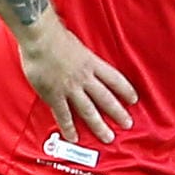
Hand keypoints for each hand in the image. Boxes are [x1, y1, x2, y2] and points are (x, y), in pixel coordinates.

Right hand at [16, 10, 138, 144]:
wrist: (41, 38)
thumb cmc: (57, 36)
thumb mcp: (79, 45)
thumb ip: (84, 58)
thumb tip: (85, 61)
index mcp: (92, 63)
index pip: (115, 79)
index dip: (126, 90)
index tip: (134, 100)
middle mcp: (85, 77)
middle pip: (106, 98)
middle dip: (118, 113)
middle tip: (127, 124)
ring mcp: (70, 88)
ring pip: (88, 110)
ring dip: (99, 125)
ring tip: (108, 137)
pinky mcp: (54, 95)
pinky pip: (64, 114)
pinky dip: (69, 127)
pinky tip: (74, 137)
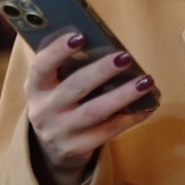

____________

:: Task description ::
Could you set down every entry above exactly as it stands, with no images?

:: Response to this task ::
Hand keypoints for each hand in the image. Boxes are [x1, y1, x2, y2] and points are (x, y), in pixel coordinates.

Right hand at [16, 10, 138, 144]:
wrist: (41, 38)
thumb cmc: (57, 36)
thumb mcp: (79, 45)
thumb ip: (84, 58)
thumb tip: (85, 61)
index mcp: (92, 63)
index pip: (115, 79)
index dip: (126, 90)
index tip: (134, 100)
middle mcp: (85, 77)
middle pip: (106, 98)
middle dip: (118, 113)
middle tip: (127, 124)
ring mcp: (70, 88)
ring pip: (88, 110)
ring dip: (99, 125)
ring tip: (108, 137)
pinky mcp: (54, 95)
pinky pip: (64, 114)
pinky dip: (69, 127)
pinky tip: (74, 137)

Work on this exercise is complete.